Der Herrscher der vorindonesischen Tetun in Wehale, Zentraltimor, war der Liurai. Die Atoin Meto wissen, dass die östlich von ihnen lebenden Tetun kulturelle Verwandte sind. Sie nennen sie Belu, das heißt Freund, und sie unterhielten rituelle und politische Konföderationen untereinander in der Vergangenheit. Liurai ist ein Titel, kein Name. Das Gebiet des ehemaligen Wehale liegt heute in der Grenzregion zwischen Indonesien und Osttimor.
Nafi Rasi, der Gründerheld Amarasis, stammt aus der Dynastie des Liurai. Einst zerbrach Nafi eine wertvolle Vase. Seine Geschwister verfluchten ihn und er musste aus Wehale fliehen. Mit seinen Gefolgsleuten wandte sich Nafi zuerst nach Norden, nach Beboki-Insana, in eine bergige Region, nördlich von Wehale. Die beiden Territorien Insana und Beboki sind heute Teil des indonesischen Westtimors. Dort trieb Nafi Handel mit den legendären Kase Metan, den Schwarzen Portugiesen, und erhielt von ihnen Feuerwaffen. Diese waren mit dem lokalen Adel von Molo und Miomafo verschwägert und Untertanen des Sonba`i, Herrscher über eine konkurrierende, rituelle Konförderation.
Nafi Rasi erreichte mit den Seinen schließlich die Südwestküste Timors, das rezente Territorium Amarasi, Vater Rasi, dem er seinen Namen gab. Er zog entlang der Küste so weit nach Westen, bis das Land endete. Dorthin, wo heute Kupang liegt.
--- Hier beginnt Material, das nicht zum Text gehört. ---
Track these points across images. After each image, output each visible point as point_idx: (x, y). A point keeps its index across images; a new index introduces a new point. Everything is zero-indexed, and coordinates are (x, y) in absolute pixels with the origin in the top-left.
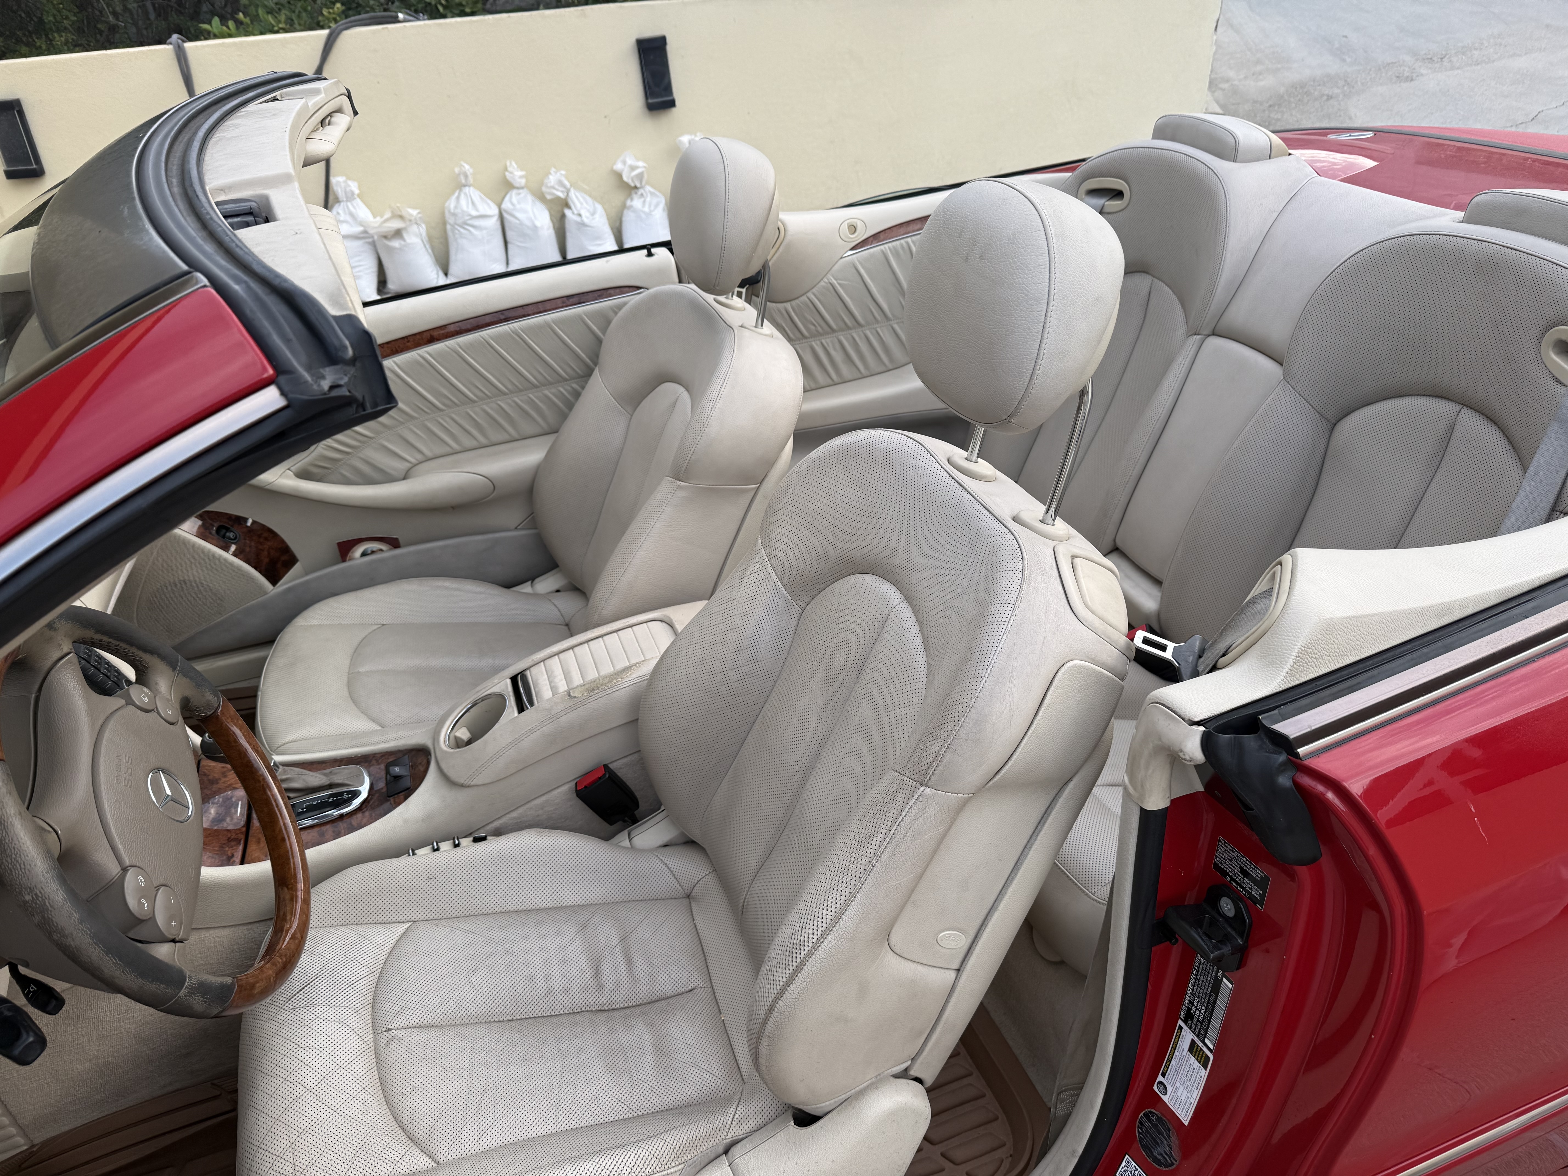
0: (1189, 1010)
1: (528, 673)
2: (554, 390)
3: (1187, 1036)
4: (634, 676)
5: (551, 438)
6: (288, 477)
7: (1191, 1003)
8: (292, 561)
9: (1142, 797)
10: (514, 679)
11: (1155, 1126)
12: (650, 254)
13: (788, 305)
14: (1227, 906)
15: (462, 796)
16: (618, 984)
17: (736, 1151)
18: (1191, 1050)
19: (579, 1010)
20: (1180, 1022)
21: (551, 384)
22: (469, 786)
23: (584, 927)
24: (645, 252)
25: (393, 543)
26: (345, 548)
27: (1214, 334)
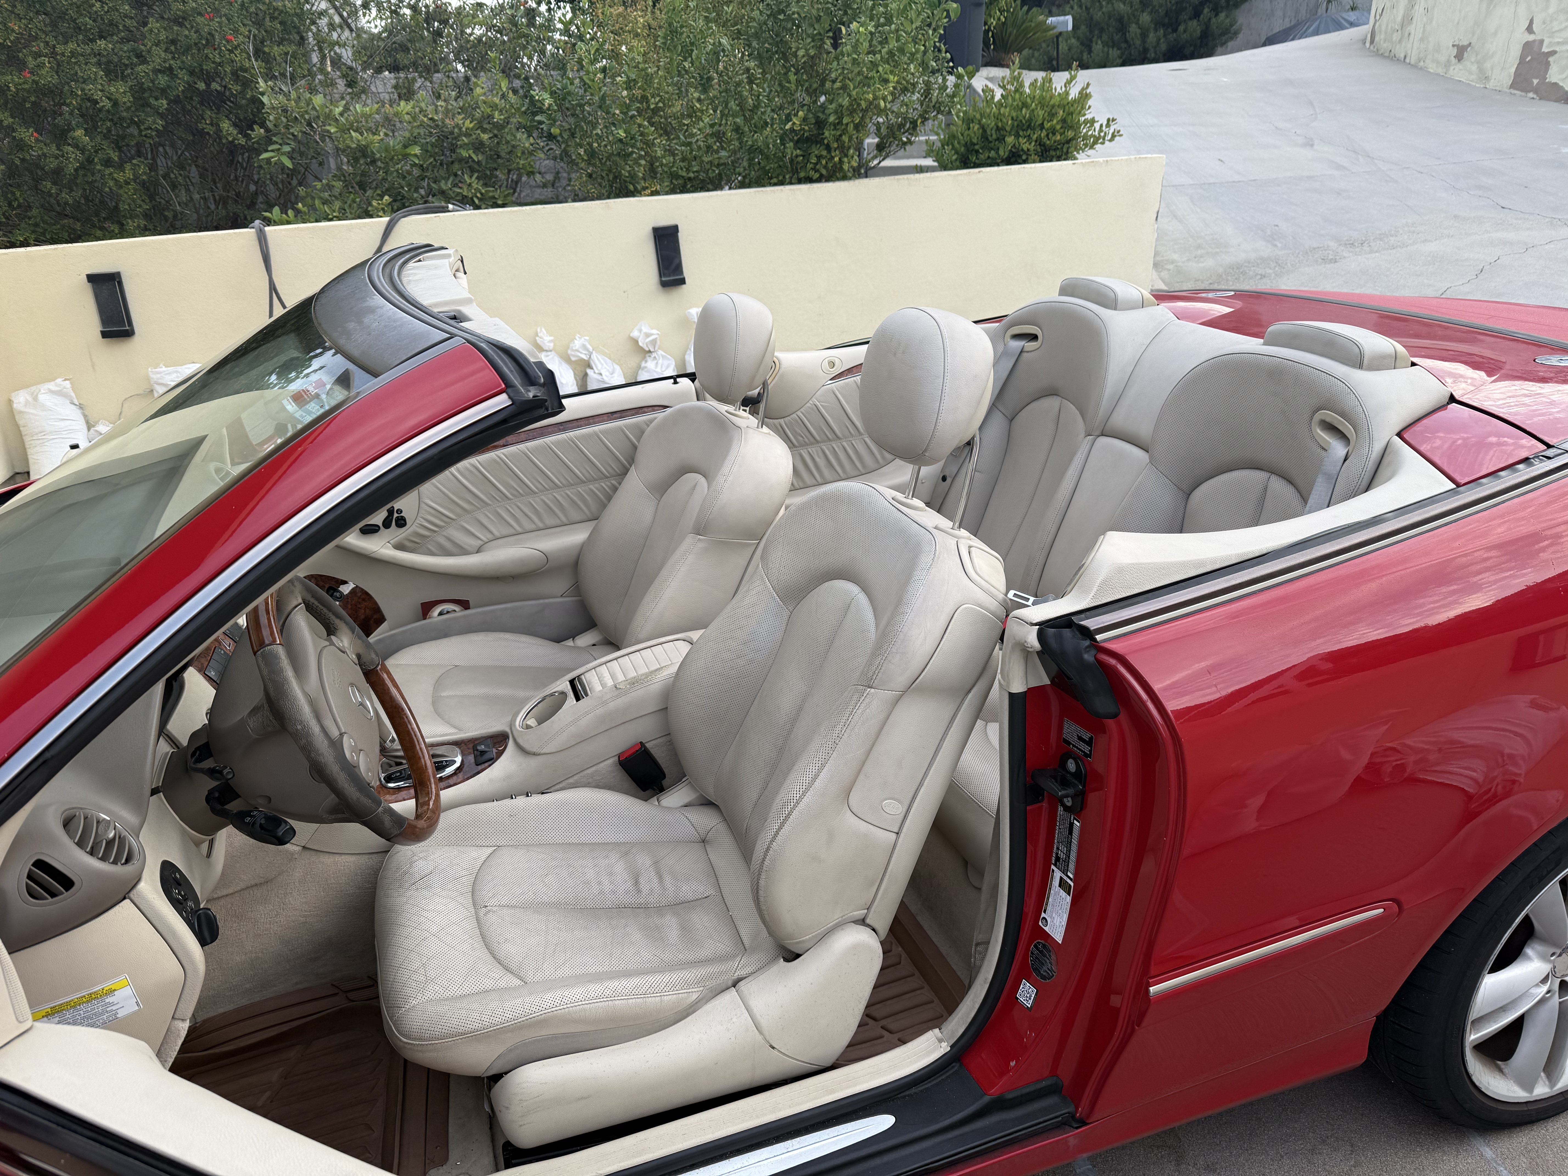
0: (1057, 854)
1: (583, 677)
2: (597, 485)
3: (1058, 874)
4: (665, 674)
5: (594, 523)
6: (387, 548)
7: (1058, 849)
8: (381, 620)
9: (1008, 684)
10: (572, 682)
11: (1041, 952)
12: (675, 383)
13: (782, 421)
14: (1071, 766)
15: (534, 762)
16: (651, 890)
18: (1060, 886)
19: (623, 906)
20: (1053, 867)
21: (595, 480)
22: (539, 755)
23: (626, 854)
24: (672, 381)
25: (465, 604)
26: (426, 608)
27: (1103, 434)
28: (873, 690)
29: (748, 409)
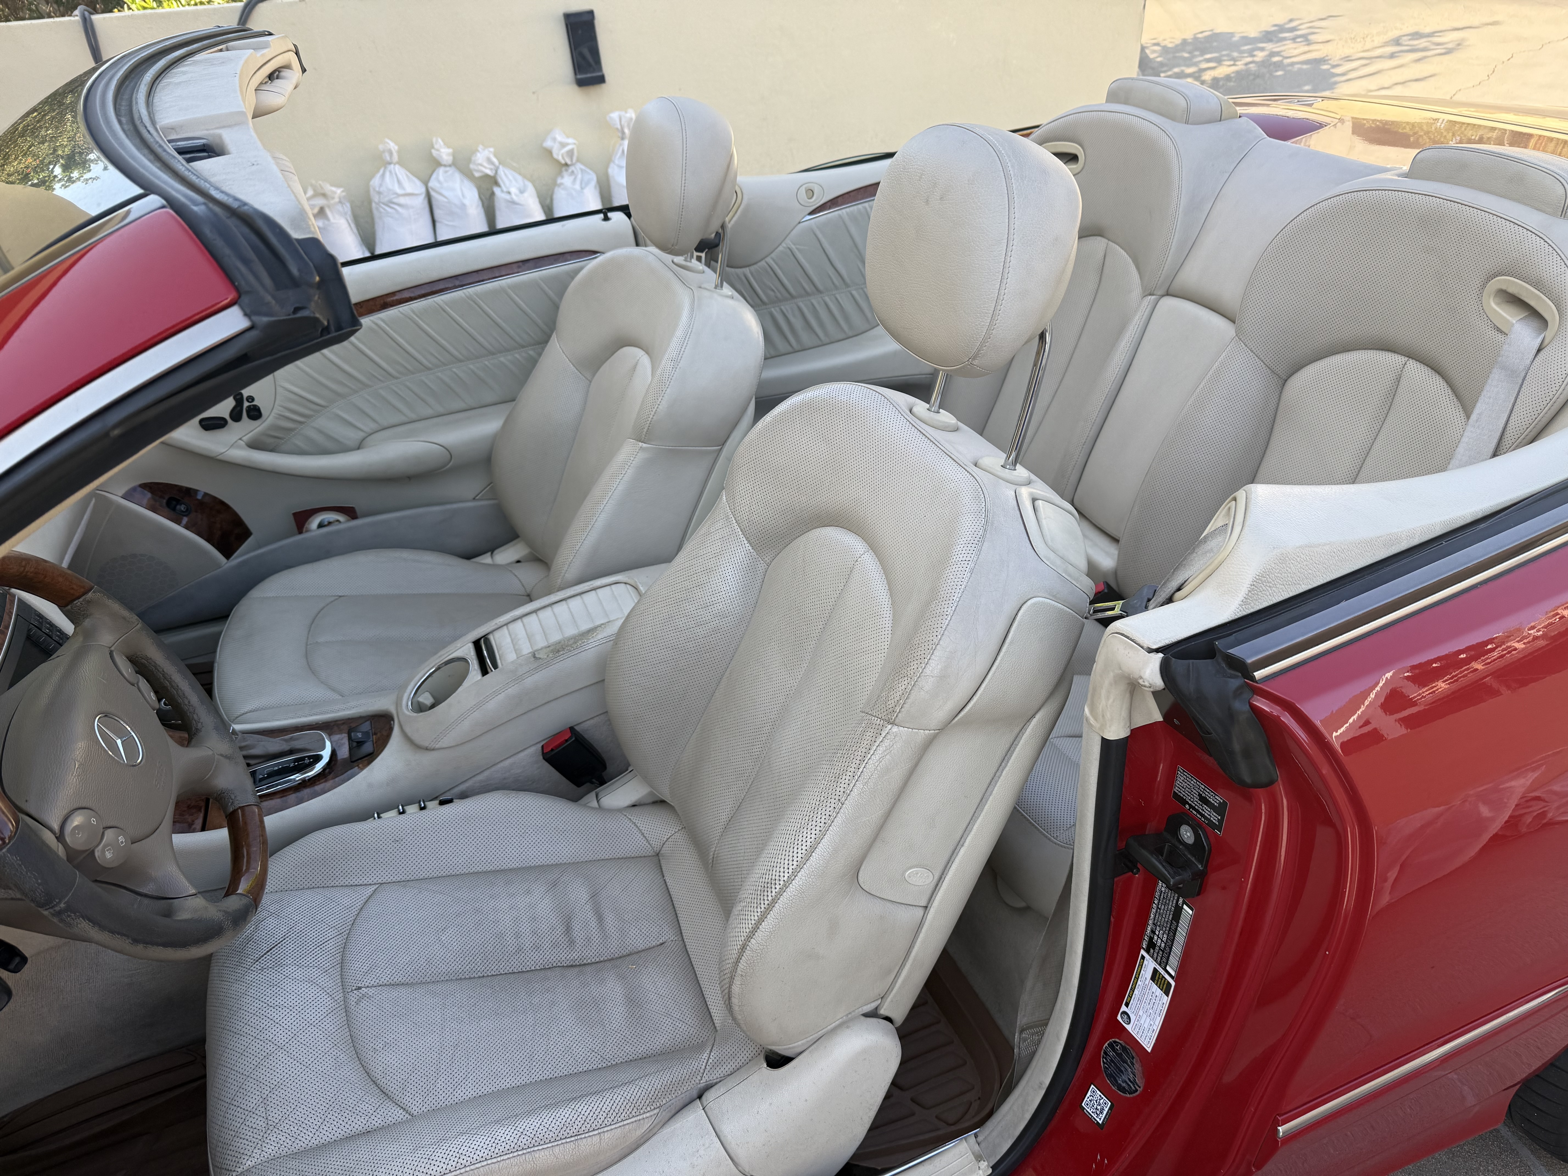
0: (1151, 939)
1: (491, 637)
2: (509, 357)
3: (1149, 965)
4: (600, 637)
5: (508, 407)
6: (239, 447)
7: (1153, 932)
8: (245, 533)
9: (1103, 727)
10: (477, 644)
11: (1120, 1055)
12: (606, 219)
13: (747, 270)
14: (1187, 834)
15: (426, 759)
16: (588, 939)
17: (710, 1096)
18: (1153, 978)
19: (550, 965)
20: (1143, 952)
21: (508, 350)
22: (433, 750)
23: (555, 884)
24: (601, 216)
25: (350, 513)
26: (301, 519)
27: (1168, 294)
28: (895, 729)
29: (703, 255)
Migrationszüge, wie der von Ama Rasi, prägen die regionalen, klanzentirschen historischen Überlieferungen der Namengruppen der Atoin Meto. Sie sind Thema ihrer mündlichen Überlieferungen.
Der Herrscher in Molo und Miomafo war der Sonba`i. Er gilt der jüngere Bruder des Liurai, einst ausgezogen, neues und unbesiedeltes Land im Westen zu erobern.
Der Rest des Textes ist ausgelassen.